■ **What the exercise asks**: Where the listing below has a line with "focal_35mm: 217", write out exactly that line and every line after it, stopping after the line with "exposure_s: 1/250".

■ **Data for analysis**:
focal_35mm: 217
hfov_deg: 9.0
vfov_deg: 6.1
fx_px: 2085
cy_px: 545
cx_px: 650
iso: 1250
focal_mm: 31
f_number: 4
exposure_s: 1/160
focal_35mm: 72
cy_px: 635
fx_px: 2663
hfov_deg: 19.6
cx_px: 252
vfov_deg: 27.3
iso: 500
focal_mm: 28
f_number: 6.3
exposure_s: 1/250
--
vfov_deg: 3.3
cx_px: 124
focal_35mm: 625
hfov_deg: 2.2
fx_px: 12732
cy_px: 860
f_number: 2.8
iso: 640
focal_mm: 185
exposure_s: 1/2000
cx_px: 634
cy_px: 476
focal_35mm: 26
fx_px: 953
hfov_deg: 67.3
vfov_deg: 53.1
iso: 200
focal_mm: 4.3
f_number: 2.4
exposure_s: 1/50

■ **Output for this exercise**:
focal_35mm: 217
hfov_deg: 9.0
vfov_deg: 6.1
fx_px: 2085
cy_px: 545
cx_px: 650
iso: 1250
focal_mm: 31
f_number: 4
exposure_s: 1/160
focal_35mm: 72
cy_px: 635
fx_px: 2663
hfov_deg: 19.6
cx_px: 252
vfov_deg: 27.3
iso: 500
focal_mm: 28
f_number: 6.3
exposure_s: 1/250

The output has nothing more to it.